WORK ORDER: Reproduce every line of the items below verbatim, omitting the pictures from your output.

===== RECORDS TO PROCESS

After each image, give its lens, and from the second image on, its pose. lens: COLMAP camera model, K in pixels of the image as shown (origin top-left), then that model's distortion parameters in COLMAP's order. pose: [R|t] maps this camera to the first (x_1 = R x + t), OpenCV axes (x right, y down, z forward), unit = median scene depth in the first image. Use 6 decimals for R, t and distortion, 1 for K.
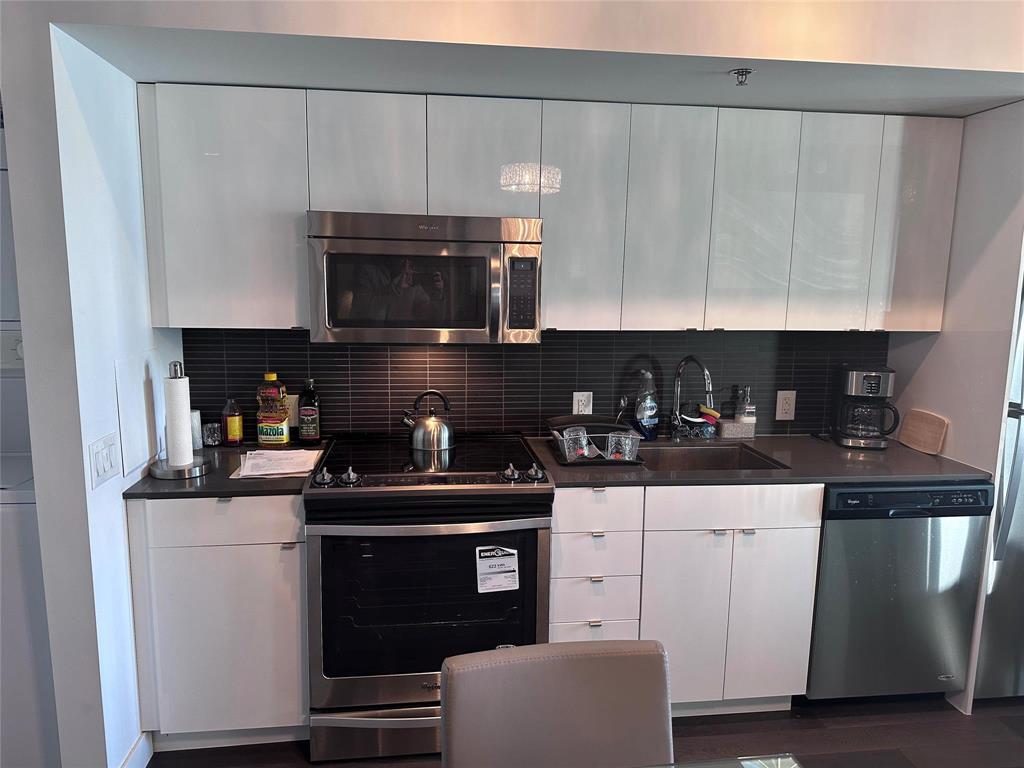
lens RADIAL K [[721.8, 0, 512.8], [0, 721.8, 384.2], [0, 0, 1]] dist [0.053038, -0.020722]
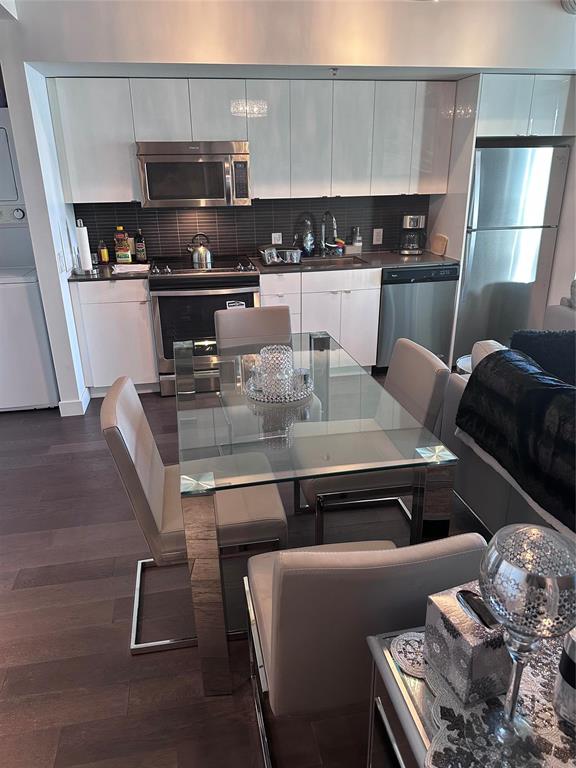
lens RADIAL K [[541.4, 0, 284.2], [0, 541.4, 386.2], [0, 0, 1]] dist [0.053038, -0.020722]
pose [[0.997885, -0.048932, 0.042802, 0.039404], [0.038044, 0.973415, 0.225865, 0.097465], [-0.052716, -0.223759, 0.973218, -0.639664]]
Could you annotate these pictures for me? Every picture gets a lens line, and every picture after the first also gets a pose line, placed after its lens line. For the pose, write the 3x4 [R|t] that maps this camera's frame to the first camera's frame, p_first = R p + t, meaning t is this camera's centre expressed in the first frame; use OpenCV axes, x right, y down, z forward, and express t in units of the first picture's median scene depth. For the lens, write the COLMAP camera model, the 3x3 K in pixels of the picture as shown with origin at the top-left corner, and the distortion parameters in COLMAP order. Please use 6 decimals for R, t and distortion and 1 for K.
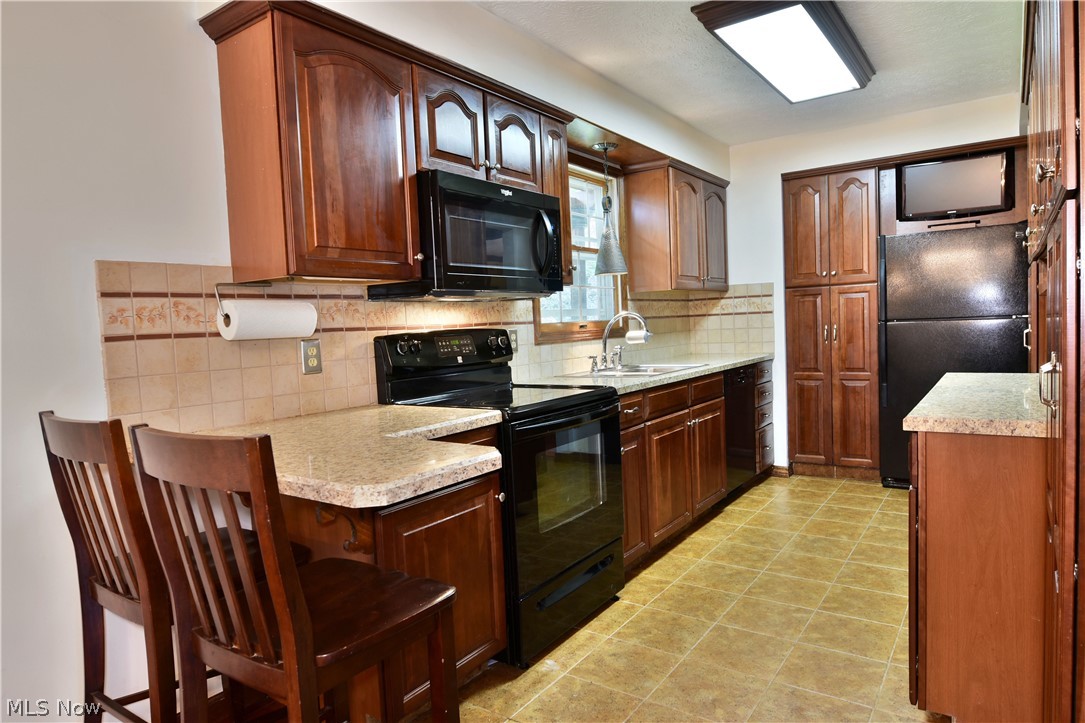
lens RADIAL K [[660.1, 0, 546.3], [0, 660.1, 363.9], [0, 0, 1]] dist [-0.009605, -0.007753]
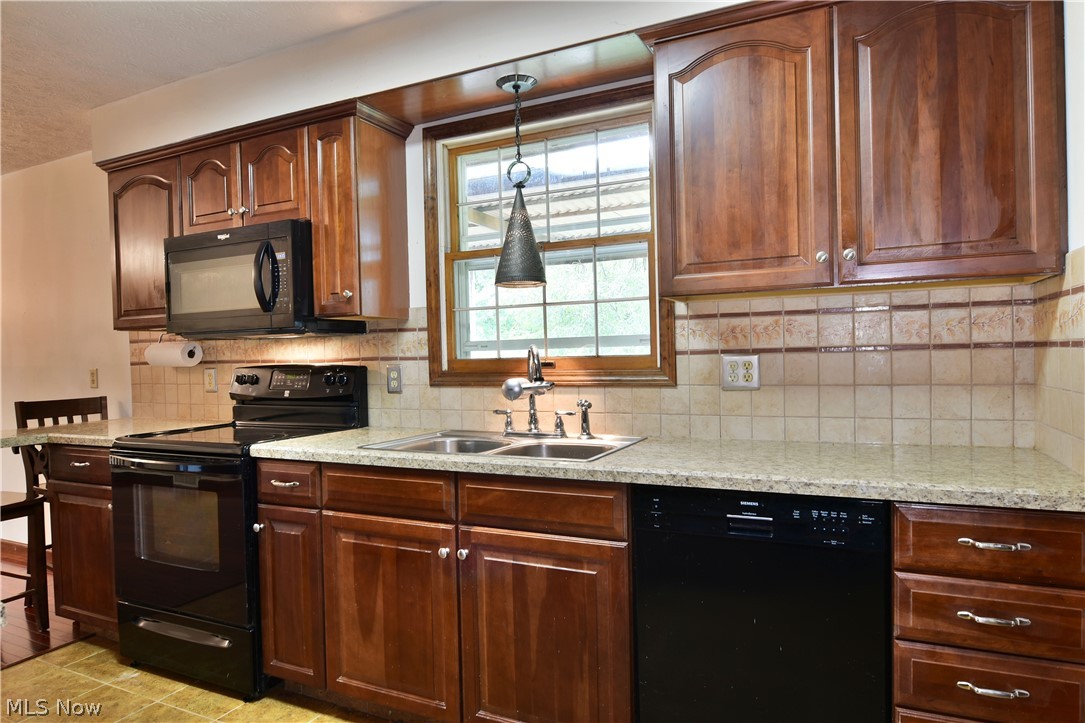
lens RADIAL K [[660.1, 0, 542.7], [0, 660.1, 367.1], [0, 0, 1]] dist [-0.009605, -0.007753]
pose [[0.156777, 0.060307, -0.985791, 0.885535], [-0.043927, 0.997572, 0.054042, -0.113167], [0.986657, 0.034830, 0.159045, 1.134481]]
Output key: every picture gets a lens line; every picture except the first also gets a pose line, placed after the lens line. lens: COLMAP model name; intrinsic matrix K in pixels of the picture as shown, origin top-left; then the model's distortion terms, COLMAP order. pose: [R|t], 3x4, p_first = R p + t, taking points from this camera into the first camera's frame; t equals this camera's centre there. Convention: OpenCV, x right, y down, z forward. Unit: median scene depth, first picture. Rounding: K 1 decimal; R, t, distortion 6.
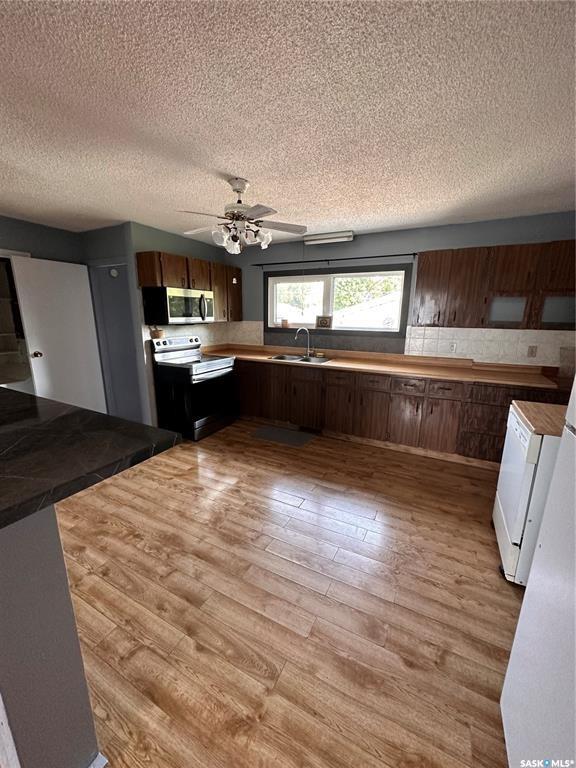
lens RADIAL K [[305.3, 0, 286.9], [0, 305.3, 385.0], [0, 0, 1]] dist [-0.007009, 0.000561]
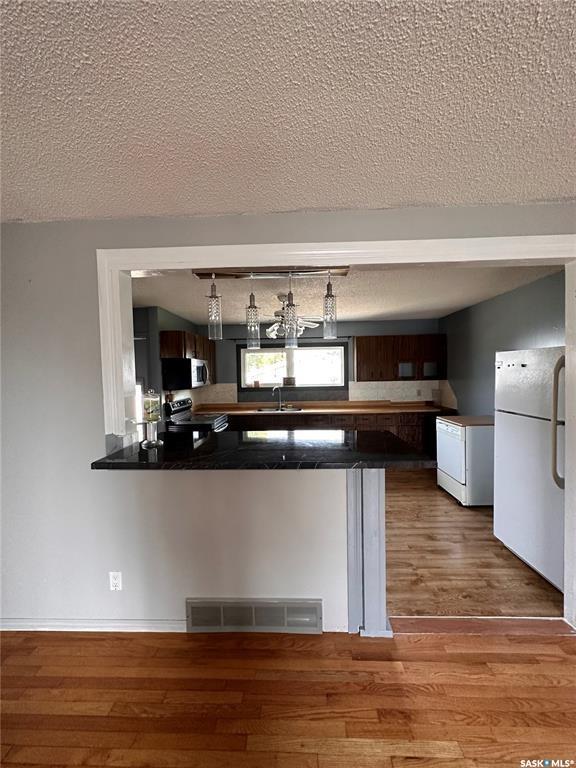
lens RADIAL K [[305.3, 0, 286.2], [0, 305.3, 387.2], [0, 0, 1]] dist [-0.007009, 0.000561]
pose [[0.902864, -0.048637, 0.427167, -0.619774], [0.126145, 0.979818, -0.155061, 0.031249], [-0.411005, 0.193884, 0.890777, -0.238887]]
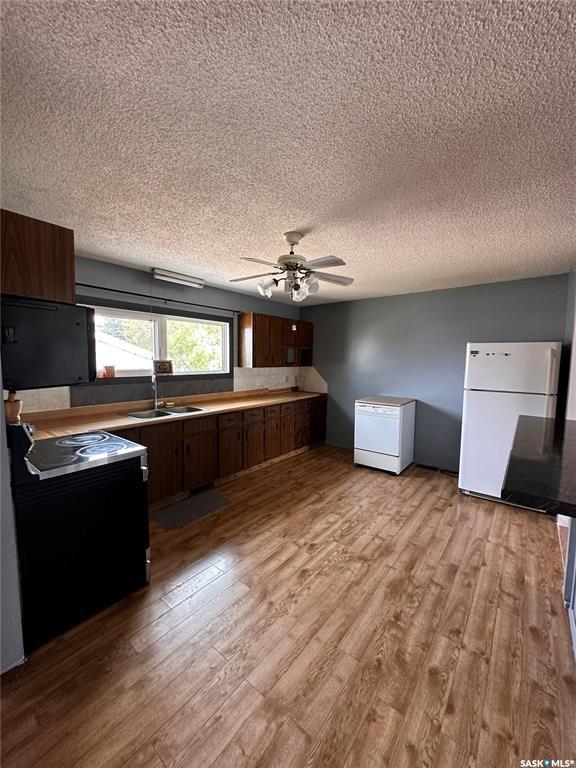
lens RADIAL K [[305.3, 0, 288.4], [0, 305.3, 384.2], [0, 0, 1]] dist [-0.007009, 0.000561]
pose [[0.190226, -0.090633, 0.977548, -0.889192], [0.215915, 0.975212, 0.048401, -0.167576], [-0.957703, 0.201861, 0.205080, 0.661067]]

==========

RESPONSE TO THIS TASK:
After each image, give its lens, and from the second image on, its pose. lens: COLMAP camera model, K in pixels of the image as shown (origin top-left), then that model's distortion parameters in COLMAP's order. pose: [R|t] maps this camera to the first (x_1 = R x + t), OpenCV axes (x right, y down, z forward), unit = median scene depth in the first image. Use 6 decimals for R, t and distortion, 1 for K.
lens RADIAL K [[721.8, 0, 512.8], [0, 721.8, 384.2], [0, 0, 1]] dist [0.053038, -0.020722]
lens RADIAL K [[541.4, 0, 284.2], [0, 541.4, 386.2], [0, 0, 1]] dist [0.053038, -0.020722]
pose [[0.997885, -0.048932, 0.042802, 0.039404], [0.038044, 0.973415, 0.225865, 0.097465], [-0.052716, -0.223759, 0.973218, -0.639664]]
Could you annotate these pictures for me? Every picture gets a lens line, and every picture after the first also gets a pose line, placed after its lens line. For the pose, write the 3x4 [R|t] that maps this camera's frame to the first camera's frame, p_first = R p + t, meaning t is this camera's centre expressed in the first frame; use OpenCV axes, x right, y down, z forward, and express t in units of the first picture's median scene depth. For the lens, write the COLMAP camera model, the 3x3 K in pixels of the picture as shown with origin at the top-left corner, and the distortion parameters in COLMAP order. Please use 6 decimals for R, t and distortion and 1 for K.
lens RADIAL K [[660.1, 0, 546.3], [0, 660.1, 363.9], [0, 0, 1]] dist [-0.009605, -0.007753]
lens RADIAL K [[660.1, 0, 542.7], [0, 660.1, 367.1], [0, 0, 1]] dist [-0.009605, -0.007753]
pose [[0.156777, 0.060307, -0.985791, 0.885535], [-0.043927, 0.997572, 0.054042, -0.113167], [0.986657, 0.034830, 0.159045, 1.134481]]
Output key: every picture gets a lens line; every picture except the first also gets a pose line, placed after the lens line. lens: COLMAP model name; intrinsic matrix K in pixels of the picture as shown, origin top-left; then the model's distortion terms, COLMAP order. pose: [R|t], 3x4, p_first = R p + t, taking points from this camera into the first camera's frame; t equals this camera's centre there. Convention: OpenCV, x right, y down, z forward. Unit: median scene depth, first picture. Rounding: K 1 decimal; R, t, distortion 6.
lens RADIAL K [[305.3, 0, 286.9], [0, 305.3, 385.0], [0, 0, 1]] dist [-0.007009, 0.000561]
lens RADIAL K [[305.3, 0, 286.2], [0, 305.3, 387.2], [0, 0, 1]] dist [-0.007009, 0.000561]
pose [[0.902864, -0.048637, 0.427167, -0.619774], [0.126145, 0.979818, -0.155061, 0.031249], [-0.411005, 0.193884, 0.890777, -0.238887]]
lens RADIAL K [[305.3, 0, 288.4], [0, 305.3, 384.2], [0, 0, 1]] dist [-0.007009, 0.000561]
pose [[0.190226, -0.090633, 0.977548, -0.889192], [0.215915, 0.975212, 0.048401, -0.167576], [-0.957703, 0.201861, 0.205080, 0.661067]]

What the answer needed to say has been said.